* _Work instructions_
Could you print every line of the items below without changing a single character?

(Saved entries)
##########

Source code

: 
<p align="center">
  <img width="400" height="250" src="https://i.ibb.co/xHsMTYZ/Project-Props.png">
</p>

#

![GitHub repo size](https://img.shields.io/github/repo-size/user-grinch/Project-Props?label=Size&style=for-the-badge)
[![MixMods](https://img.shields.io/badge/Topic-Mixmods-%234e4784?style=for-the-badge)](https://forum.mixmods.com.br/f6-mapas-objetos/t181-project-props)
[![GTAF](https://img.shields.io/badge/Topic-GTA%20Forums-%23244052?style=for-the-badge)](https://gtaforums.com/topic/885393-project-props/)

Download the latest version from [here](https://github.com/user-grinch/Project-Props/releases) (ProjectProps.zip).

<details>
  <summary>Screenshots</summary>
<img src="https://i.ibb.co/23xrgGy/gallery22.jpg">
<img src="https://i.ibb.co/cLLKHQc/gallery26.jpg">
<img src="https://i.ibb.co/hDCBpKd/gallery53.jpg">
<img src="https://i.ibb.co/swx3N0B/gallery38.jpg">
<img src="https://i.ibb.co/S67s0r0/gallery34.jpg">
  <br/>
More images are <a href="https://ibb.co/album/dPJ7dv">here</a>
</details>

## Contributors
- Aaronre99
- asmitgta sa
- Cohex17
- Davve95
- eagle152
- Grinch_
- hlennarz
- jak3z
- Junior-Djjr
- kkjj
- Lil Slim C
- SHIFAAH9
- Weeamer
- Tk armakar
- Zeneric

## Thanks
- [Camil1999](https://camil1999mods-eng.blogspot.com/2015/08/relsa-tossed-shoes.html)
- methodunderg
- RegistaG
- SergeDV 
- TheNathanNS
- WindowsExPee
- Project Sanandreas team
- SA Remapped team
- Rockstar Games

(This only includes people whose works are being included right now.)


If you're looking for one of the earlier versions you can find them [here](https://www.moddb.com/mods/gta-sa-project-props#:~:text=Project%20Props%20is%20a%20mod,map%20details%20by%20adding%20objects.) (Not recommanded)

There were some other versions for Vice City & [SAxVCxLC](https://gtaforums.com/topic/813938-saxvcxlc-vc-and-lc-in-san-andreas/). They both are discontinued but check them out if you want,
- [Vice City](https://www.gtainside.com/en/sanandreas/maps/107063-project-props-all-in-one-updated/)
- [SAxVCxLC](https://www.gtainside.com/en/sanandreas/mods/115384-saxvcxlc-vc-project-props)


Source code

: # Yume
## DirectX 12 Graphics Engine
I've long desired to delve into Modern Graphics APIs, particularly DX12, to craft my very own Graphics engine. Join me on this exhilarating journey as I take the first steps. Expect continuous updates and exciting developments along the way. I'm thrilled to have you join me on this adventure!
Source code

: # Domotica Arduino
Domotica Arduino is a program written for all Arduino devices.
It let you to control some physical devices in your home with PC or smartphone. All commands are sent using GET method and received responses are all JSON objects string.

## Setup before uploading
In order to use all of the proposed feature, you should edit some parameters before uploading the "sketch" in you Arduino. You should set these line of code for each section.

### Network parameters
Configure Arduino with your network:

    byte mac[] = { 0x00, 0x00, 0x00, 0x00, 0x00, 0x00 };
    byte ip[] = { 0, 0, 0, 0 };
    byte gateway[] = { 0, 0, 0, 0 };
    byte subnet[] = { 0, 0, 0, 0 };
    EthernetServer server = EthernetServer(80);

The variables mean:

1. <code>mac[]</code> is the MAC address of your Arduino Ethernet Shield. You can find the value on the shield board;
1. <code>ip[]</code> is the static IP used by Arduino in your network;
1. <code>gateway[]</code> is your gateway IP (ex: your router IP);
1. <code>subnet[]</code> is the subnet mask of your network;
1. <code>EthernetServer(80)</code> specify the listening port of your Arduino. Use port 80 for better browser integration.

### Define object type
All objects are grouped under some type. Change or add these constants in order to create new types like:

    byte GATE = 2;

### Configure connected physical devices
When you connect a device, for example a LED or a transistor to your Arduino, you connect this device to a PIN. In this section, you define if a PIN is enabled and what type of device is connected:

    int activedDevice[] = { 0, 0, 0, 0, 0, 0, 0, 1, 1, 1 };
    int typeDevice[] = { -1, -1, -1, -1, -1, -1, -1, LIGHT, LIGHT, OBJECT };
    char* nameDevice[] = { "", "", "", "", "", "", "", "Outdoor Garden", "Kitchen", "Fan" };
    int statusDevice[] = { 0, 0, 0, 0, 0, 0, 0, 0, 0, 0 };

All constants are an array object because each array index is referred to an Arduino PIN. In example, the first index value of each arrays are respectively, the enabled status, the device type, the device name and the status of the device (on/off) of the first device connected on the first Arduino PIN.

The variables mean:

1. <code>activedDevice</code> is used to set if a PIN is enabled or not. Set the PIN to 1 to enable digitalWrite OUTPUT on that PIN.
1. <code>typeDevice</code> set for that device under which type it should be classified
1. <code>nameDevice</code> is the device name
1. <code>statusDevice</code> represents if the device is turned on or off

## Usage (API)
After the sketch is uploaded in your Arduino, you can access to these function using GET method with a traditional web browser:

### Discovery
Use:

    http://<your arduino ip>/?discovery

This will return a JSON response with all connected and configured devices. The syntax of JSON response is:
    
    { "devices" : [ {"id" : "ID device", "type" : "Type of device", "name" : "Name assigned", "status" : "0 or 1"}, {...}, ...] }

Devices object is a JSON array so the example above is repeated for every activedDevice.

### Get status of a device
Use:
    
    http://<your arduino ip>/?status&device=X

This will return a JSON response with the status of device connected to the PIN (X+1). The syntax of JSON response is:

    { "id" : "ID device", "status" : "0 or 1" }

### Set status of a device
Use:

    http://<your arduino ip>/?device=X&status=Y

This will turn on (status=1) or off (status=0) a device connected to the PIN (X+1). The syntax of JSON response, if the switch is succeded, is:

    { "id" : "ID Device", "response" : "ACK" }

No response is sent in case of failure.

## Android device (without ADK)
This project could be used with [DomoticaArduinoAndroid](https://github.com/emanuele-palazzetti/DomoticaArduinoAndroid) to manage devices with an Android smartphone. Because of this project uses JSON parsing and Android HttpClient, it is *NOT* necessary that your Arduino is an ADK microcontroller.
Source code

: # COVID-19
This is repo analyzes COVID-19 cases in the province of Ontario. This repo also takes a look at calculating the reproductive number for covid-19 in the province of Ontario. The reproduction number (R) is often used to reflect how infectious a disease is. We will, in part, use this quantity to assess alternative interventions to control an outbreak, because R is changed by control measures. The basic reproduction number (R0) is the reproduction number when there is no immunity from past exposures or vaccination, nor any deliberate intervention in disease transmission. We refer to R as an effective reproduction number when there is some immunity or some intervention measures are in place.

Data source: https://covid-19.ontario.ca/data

##########

* _Task solution_
Source code

: 
<p align="center">
  <img width="400" height="250" src="https://i.ibb.co/xHsMTYZ/Project-Props.png">
</p>

#

![GitHub repo size](https://img.shields.io/github/repo-size/user-grinch/Project-Props?label=Size&style=for-the-badge)
[![MixMods](https://img.shields.io/badge/Topic-Mixmods-%234e4784?style=for-the-badge)](https://forum.mixmods.com.br/f6-mapas-objetos/t181-project-props)
[![GTAF](https://img.shields.io/badge/Topic-GTA%20Forums-%23244052?style=for-the-badge)](https://gtaforums.com/topic/885393-project-props/)

Download the latest version from [here](https://github.com/user-grinch/Project-Props/releases) (ProjectProps.zip).

<details>
  <summary>Screenshots</summary>
<img src="https://i.ibb.co/23xrgGy/gallery22.jpg">
<img src="https://i.ibb.co/cLLKHQc/gallery26.jpg">
<img src="https://i.ibb.co/hDCBpKd/gallery53.jpg">
<img src="https://i.ibb.co/swx3N0B/gallery38.jpg">
<img src="https://i.ibb.co/S67s0r0/gallery34.jpg">
  <br/>
More images are <a href="https://ibb.co/album/dPJ7dv">here</a>
</details>

## Contributors
- Aaronre99
- asmitgta sa
- Cohex17
- Davve95
- eagle152
- Grinch_
- hlennarz
- jak3z
- Junior-Djjr
- kkjj
- Lil Slim C
- SHIFAAH9
- Weeamer
- Tk armakar
- Zeneric

## Thanks
- [Camil1999](https://camil1999mods-eng.blogspot.com/2015/08/relsa-tossed-shoes.html)
- methodunderg
- RegistaG
- SergeDV 
- TheNathanNS
- WindowsExPee
- Project Sanandreas team
- SA Remapped team
- Rockstar Games

(This only includes people whose works are being included right now.)


If you're looking for one of the earlier versions you can find them [here](https://www.moddb.com/mods/gta-sa-project-props#:~:text=Project%20Props%20is%20a%20mod,map%20details%20by%20adding%20objects.) (Not recommanded)

There were some other versions for Vice City & [SAxVCxLC](https://gtaforums.com/topic/813938-saxvcxlc-vc-and-lc-in-san-andreas/). They both are discontinued but check them out if you want,
- [Vice City](https://www.gtainside.com/en/sanandreas/maps/107063-project-props-all-in-one-updated/)
- [SAxVCxLC](https://www.gtainside.com/en/sanandreas/mods/115384-saxvcxlc-vc-project-props)


Source code

: # Yume
## DirectX 12 Graphics Engine
I've long desired to delve into Modern Graphics APIs, particularly DX12, to craft my very own Graphics engine. Join me on this exhilarating journey as I take the first steps. Expect continuous updates and exciting developments along the way. I'm thrilled to have you join me on this adventure!
Source code

: # Domotica Arduino
Domotica Arduino is a program written for all Arduino devices.
It let you to control some physical devices in your home with PC or smartphone. All commands are sent using GET method and received responses are all JSON objects string.

## Setup before uploading
In order to use all of the proposed feature, you should edit some parameters before uploading the "sketch" in you Arduino. You should set these line of code for each section.

### Network parameters
Configure Arduino with your network:

    byte mac[] = { 0x00, 0x00, 0x00, 0x00, 0x00, 0x00 };
    byte ip[] = { 0, 0, 0, 0 };
    byte gateway[] = { 0, 0, 0, 0 };
    byte subnet[] = { 0, 0, 0, 0 };
    EthernetServer server = EthernetServer(80);

The variables mean:

1. <code>mac[]</code> is the MAC address of your Arduino Ethernet Shield. You can find the value on the shield board;
1. <code>ip[]</code> is the static IP used by Arduino in your network;
1. <code>gateway[]</code> is your gateway IP (ex: your router IP);
1. <code>subnet[]</code> is the subnet mask of your network;
1. <code>EthernetServer(80)</code> specify the listening port of your Arduino. Use port 80 for better browser integration.

### Define object type
All objects are grouped under some type. Change or add these constants in order to create new types like:

    byte GATE = 2;

### Configure connected physical devices
When you connect a device, for example a LED or a transistor to your Arduino, you connect this device to a PIN. In this section, you define if a PIN is enabled and what type of device is connected:

    int activedDevice[] = { 0, 0, 0, 0, 0, 0, 0, 1, 1, 1 };
    int typeDevice[] = { -1, -1, -1, -1, -1, -1, -1, LIGHT, LIGHT, OBJECT };
    char* nameDevice[] = { "", "", "", "", "", "", "", "Outdoor Garden", "Kitchen", "Fan" };
    int statusDevice[] = { 0, 0, 0, 0, 0, 0, 0, 0, 0, 0 };

All constants are an array object because each array index is referred to an Arduino PIN. In example, the first index value of each arrays are respectively, the enabled status, the device type, the device name and the status of the device (on/off) of the first device connected on the first Arduino PIN.

The variables mean:

1. <code>activedDevice</code> is used to set if a PIN is enabled or not. Set the PIN to 1 to enable digitalWrite OUTPUT on that PIN.
1. <code>typeDevice</code> set for that device under which type it should be classified
1. <code>nameDevice</code> is the device name
1. <code>statusDevice</code> represents if the device is turned on or off

## Usage (API)
After the sketch is uploaded in your Arduino, you can access to these function using GET method with a traditional web browser:

### Discovery
Use:

    http://<your arduino ip>/?discovery

This will return a JSON response with all connected and configured devices. The syntax of JSON response is:
    
    { "devices" : [ {"id" : "ID device", "type" : "Type of device", "name" : "Name assigned", "status" : "0 or 1"}, {...}, ...] }

Devices object is a JSON array so the example above is repeated for every activedDevice.

### Get status of a device
Use:
    
    http://<your arduino ip>/?status&device=X

This will return a JSON response with the status of device connected to the PIN (X+1). The syntax of JSON response is:

    { "id" : "ID device", "status" : "0 or 1" }

### Set status of a device
Use:

    http://<your arduino ip>/?device=X&status=Y

This will turn on (status=1) or off (status=0) a device connected to the PIN (X+1). The syntax of JSON response, if the switch is succeded, is:

    { "id" : "ID Device", "response" : "ACK" }

No response is sent in case of failure.

## Android device (without ADK)
This project could be used with [DomoticaArduinoAndroid](https://github.com/emanuele-palazzetti/DomoticaArduinoAndroid) to manage devices with an Android smartphone. Because of this project uses JSON parsing and Android HttpClient, it is *NOT* necessary that your Arduino is an ADK microcontroller.
Source code

: # COVID-19
This is repo analyzes COVID-19 cases in the province of Ontario. This repo also takes a look at calculating the reproductive number for covid-19 in the province of Ontario. The reproduction number (R) is often used to reflect how infectious a disease is. We will, in part, use this quantity to assess alternative interventions to control an outbreak, because R is changed by control measures. The basic reproduction number (R0) is the reproduction number when there is no immunity from past exposures or vaccination, nor any deliberate intervention in disease transmission. We refer to R as an effective reproduction number when there is some immunity or some intervention measures are in place.

Data source: https://covid-19.ontario.ca/data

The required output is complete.